Nature Chemical Biology paper about LDHA alternative substrate utilization at low pH is out!

At low pH, such as under anoxic conditions relevant to diseases like cancer, some metabolic enzymes like LDHA can shift their substrate preferences and cause the accumulation of metabolites that lock the cell into pathogenic states. The mystery of how and why these enzymes start to prefer alternative substrates has lingered.

In a paper from the Thompson laboratory at MSKCC just published in Nature Chemical Biology, graduate student Ariën S. ("Bas") Rustenburg in the lab, together with collaborators from the Gunner lab at CCNY, used modeling to show how protonation state effects explain why substrates like alpha-ketoglutarate that position a carboxylate tail proximal to LDHA's Q100 greatly increase turnover rates at low pH.

L-2-Hydroxyglutarate production arises from noncanonical enzyme function at acidic pH.
Andrew M. Intlekofer, Bo Huang, Hui Liu, Hardik Shah, Carlos Carmona-Fontaine, Ariën S. Rustenburg, Salah Salah, M R Gunner, John D. Chodera, Justin R. Cross, and Craig B. Thompson.
Nature Chemical Biology, in press. [DOI] [GitHub]

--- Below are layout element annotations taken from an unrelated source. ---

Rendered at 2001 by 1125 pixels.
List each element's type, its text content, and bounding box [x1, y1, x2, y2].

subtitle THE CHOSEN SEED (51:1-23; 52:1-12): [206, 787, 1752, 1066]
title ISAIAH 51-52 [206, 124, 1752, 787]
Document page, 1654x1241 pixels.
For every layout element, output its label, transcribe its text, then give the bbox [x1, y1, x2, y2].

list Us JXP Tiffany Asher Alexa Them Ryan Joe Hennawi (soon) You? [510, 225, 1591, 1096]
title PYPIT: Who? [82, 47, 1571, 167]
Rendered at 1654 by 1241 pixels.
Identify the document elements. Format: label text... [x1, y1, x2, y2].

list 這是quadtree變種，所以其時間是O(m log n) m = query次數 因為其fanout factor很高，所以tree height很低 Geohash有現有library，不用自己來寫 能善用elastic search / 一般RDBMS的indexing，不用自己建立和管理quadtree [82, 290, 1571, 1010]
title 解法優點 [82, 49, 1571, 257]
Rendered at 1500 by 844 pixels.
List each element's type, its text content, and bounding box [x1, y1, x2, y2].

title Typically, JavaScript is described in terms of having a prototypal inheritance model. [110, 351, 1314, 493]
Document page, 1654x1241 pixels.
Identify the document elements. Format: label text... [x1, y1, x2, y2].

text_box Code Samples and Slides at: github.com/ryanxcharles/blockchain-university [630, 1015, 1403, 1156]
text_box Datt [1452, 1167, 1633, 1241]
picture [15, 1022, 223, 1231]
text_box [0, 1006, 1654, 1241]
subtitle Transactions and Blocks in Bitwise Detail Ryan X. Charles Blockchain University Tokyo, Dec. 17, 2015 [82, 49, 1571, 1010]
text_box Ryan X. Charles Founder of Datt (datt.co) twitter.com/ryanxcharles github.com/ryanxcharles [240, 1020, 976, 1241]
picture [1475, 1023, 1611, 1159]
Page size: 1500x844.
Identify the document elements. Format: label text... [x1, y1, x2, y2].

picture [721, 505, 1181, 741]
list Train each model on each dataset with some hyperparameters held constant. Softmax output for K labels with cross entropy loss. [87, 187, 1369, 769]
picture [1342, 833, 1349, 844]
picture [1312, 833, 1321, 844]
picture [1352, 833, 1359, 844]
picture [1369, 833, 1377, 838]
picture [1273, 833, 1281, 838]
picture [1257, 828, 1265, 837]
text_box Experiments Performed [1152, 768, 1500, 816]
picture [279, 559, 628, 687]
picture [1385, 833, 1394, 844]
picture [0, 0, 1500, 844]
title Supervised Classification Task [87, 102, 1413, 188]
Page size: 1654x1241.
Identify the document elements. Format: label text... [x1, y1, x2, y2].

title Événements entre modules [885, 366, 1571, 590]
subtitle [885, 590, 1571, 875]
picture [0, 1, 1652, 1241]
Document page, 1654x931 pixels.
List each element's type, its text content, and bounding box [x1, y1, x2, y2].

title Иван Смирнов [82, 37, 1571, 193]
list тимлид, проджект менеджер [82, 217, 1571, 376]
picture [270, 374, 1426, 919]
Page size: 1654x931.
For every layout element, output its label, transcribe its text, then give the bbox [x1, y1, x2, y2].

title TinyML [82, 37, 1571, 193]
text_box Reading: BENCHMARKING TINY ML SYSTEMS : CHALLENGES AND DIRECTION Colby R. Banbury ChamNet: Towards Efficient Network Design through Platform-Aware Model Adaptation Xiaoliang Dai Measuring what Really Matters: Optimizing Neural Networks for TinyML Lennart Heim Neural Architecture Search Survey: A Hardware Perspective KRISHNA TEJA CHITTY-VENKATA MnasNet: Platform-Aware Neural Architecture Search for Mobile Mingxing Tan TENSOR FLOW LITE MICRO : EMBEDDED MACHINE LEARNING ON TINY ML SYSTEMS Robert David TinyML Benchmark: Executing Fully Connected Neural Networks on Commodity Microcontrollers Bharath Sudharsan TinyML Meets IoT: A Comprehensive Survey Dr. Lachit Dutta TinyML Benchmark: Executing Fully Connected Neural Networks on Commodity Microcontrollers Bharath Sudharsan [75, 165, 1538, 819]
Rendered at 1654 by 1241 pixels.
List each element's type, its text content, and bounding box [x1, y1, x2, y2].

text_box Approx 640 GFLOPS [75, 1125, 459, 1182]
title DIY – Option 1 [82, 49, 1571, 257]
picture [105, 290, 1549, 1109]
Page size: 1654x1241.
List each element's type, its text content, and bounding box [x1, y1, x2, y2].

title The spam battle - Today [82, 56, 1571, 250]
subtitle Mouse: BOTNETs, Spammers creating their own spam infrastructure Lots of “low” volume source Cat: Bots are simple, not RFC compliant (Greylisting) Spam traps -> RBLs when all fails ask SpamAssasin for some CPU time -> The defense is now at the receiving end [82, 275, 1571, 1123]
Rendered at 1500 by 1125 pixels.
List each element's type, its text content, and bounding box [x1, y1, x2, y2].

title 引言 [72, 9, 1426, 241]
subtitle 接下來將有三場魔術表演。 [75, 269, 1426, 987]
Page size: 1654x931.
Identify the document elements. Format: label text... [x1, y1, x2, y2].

New Nature Chemical Biology paper on Aurora A kinase, a potential melanoma target

In collaboration with the Nicholas Levinson lab at the University of Minnesota, we have just published a paper in Nature Chemical Biology using experiment and simulation to probe the mechanism of allosteric activation of Aurora A kinase (AurA). AurA is found to be hyperphosphorylated in approximately 10% of melanoma patients due to mutations that deactivate the protein phosphatase PP6, leading to defects in chromosome segregation and genomic stability. 

AurA kinase plays two distinct roles in mitosis, with a centrosomal pool of kinase activated by phosphorylation similarly to other kinases, but a separate pool controlled by a more exotic mechanism of binding to the spindle-associated protein Tpx2. Using an aggregate of several microseconds of data generated on Folding@home to study wild-type AurA and some engineered mutants, we helped the Levinson lab puzzle out a key role of highly stable waters localized in the active site that mediate allosteric communication in the Tpx2-mediated activation of AurA.

Soreen Cyphers, Emily F Ruff, Julie M Behr, John D Chodera, and Nicholas M Levinson.
A water-mediated allosteric network governs activation of Aurora kinase A
Nature Chemical Biology, in press. [DOI] [GitHub]

We have made all the explicit-solvent Folding@home simulation data and analysis scripts used in this paper available for download:
http://github.com/choderalab/AurA-materials

The trajectory data itself is too large to share via GitHub, so we make it available via the Open Science Framework.